### What the task asks:
All lines in the records below that hold "assign" are to be shown.
++++++++++
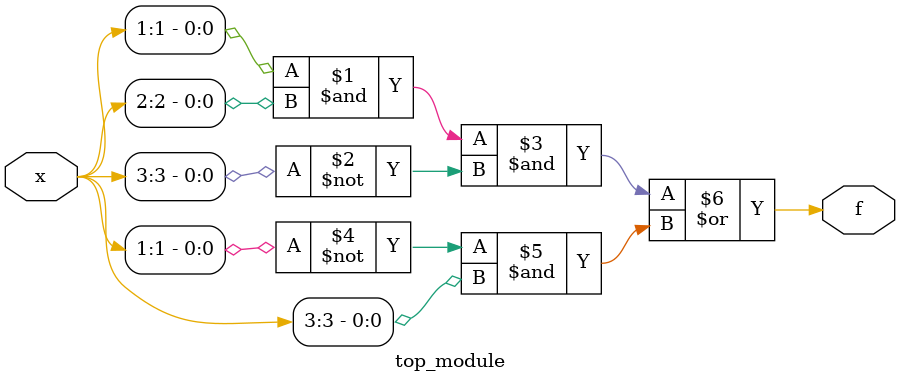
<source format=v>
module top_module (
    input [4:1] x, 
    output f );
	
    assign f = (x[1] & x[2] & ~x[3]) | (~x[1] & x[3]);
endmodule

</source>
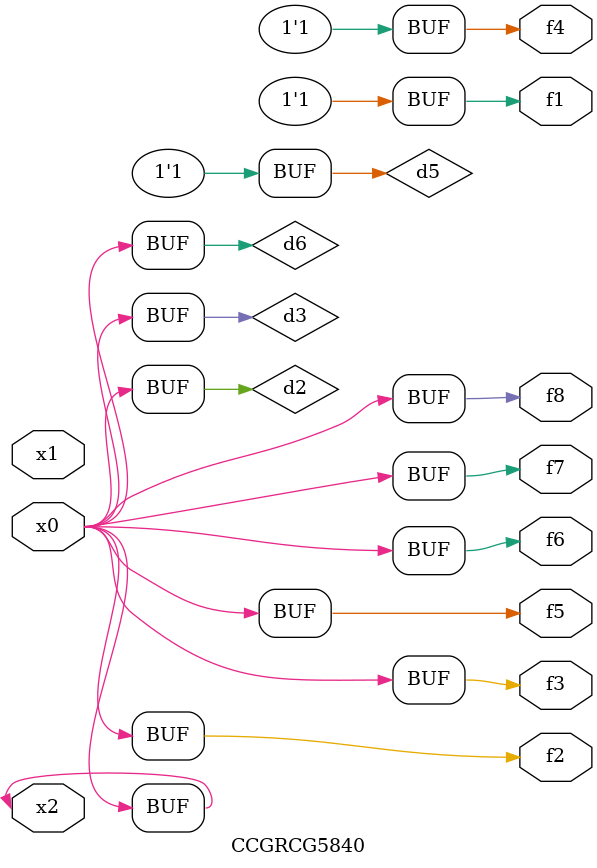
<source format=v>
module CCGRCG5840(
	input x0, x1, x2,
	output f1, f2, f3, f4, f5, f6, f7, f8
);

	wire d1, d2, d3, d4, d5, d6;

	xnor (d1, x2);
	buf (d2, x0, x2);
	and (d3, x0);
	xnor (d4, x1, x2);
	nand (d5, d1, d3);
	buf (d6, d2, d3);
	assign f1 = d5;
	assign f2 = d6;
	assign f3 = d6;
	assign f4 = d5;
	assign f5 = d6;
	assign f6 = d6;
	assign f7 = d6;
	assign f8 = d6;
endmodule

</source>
++++++++++
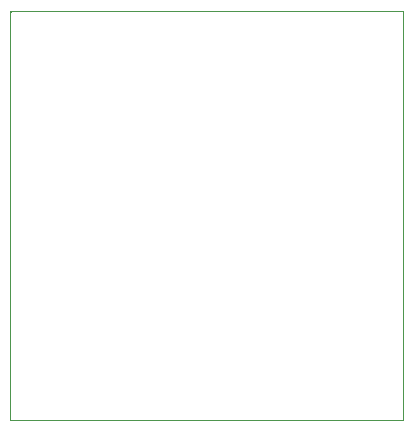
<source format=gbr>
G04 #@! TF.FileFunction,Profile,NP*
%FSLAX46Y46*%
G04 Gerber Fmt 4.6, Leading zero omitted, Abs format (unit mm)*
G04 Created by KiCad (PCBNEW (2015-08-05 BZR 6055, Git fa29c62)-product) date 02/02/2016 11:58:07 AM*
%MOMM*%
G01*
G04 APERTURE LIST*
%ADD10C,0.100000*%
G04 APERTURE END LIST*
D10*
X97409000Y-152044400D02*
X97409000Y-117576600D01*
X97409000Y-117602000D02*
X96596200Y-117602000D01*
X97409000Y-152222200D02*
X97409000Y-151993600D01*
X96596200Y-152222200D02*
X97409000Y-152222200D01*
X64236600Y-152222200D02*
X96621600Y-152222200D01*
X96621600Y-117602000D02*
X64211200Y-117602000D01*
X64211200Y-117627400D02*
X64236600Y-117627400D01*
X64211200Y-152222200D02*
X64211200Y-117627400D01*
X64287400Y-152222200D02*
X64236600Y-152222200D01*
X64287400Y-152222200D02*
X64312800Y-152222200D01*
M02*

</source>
++++++++++
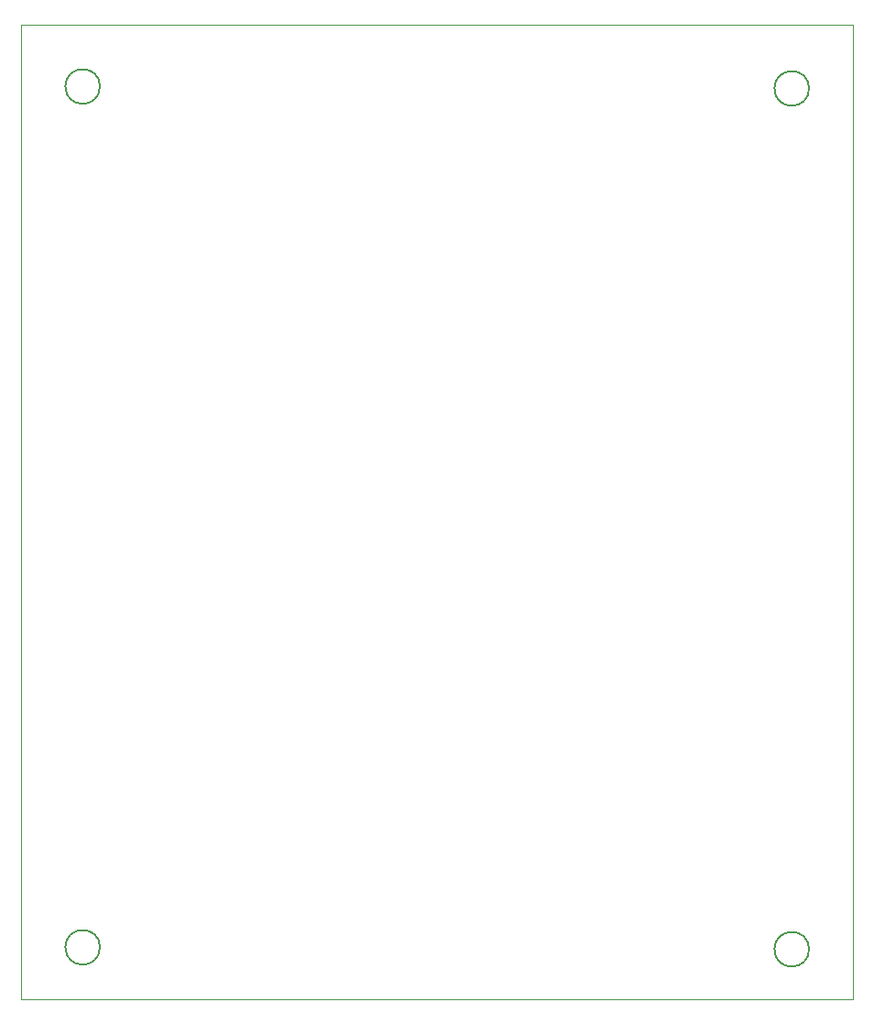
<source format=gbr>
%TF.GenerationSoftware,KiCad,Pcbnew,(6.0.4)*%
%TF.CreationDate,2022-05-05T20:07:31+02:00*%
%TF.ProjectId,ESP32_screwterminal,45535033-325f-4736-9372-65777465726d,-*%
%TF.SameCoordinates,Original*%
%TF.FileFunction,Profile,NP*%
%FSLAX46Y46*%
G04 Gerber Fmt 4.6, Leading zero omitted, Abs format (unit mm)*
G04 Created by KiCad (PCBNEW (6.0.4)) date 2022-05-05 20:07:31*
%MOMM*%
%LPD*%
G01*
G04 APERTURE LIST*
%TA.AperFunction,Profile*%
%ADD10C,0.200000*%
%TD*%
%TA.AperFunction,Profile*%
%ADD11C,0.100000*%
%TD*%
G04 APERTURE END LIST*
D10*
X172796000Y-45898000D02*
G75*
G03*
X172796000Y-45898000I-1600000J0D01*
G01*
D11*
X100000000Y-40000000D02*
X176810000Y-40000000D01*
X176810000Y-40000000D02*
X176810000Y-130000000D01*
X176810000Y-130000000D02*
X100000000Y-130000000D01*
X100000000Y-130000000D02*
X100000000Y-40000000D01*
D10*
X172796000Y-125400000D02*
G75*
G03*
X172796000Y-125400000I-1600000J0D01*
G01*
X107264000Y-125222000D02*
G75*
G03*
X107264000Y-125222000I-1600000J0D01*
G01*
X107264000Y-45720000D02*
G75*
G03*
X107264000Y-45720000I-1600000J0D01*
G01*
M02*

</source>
++++++++++
### Response:
    assign f = (x[1] & x[2] & ~x[3]) | (~x[1] & x[3]);
	assign f1 = d5;
	assign f2 = d6;
	assign f3 = d6;
	assign f4 = d5;
	assign f5 = d6;
	assign f6 = d6;
	assign f7 = d6;
	assign f8 = d6;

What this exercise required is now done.